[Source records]

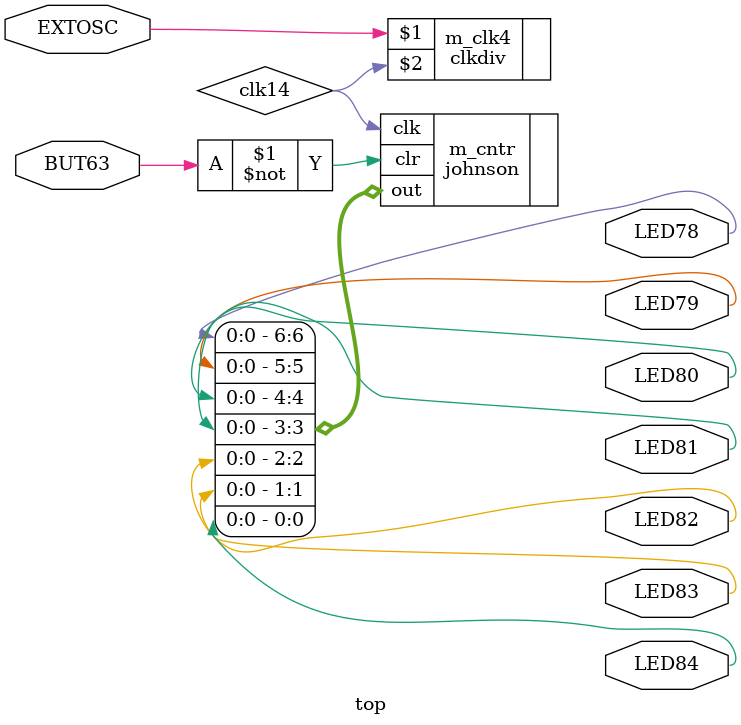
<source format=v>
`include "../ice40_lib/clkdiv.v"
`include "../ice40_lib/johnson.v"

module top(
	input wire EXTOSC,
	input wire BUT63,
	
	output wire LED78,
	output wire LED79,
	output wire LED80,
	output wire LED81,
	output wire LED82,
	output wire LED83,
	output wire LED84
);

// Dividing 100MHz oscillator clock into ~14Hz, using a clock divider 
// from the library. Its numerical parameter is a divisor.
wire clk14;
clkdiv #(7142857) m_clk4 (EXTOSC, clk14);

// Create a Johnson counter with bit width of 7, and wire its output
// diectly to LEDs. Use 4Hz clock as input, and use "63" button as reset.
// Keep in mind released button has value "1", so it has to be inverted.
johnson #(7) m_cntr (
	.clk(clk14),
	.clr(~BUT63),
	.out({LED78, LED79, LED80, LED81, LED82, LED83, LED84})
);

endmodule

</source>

TASK OBJECTIVE -> This task calls for the number of lines in the entries that contain the string "input", with no accompanying text.

EXERCISE SOLUTION -> 3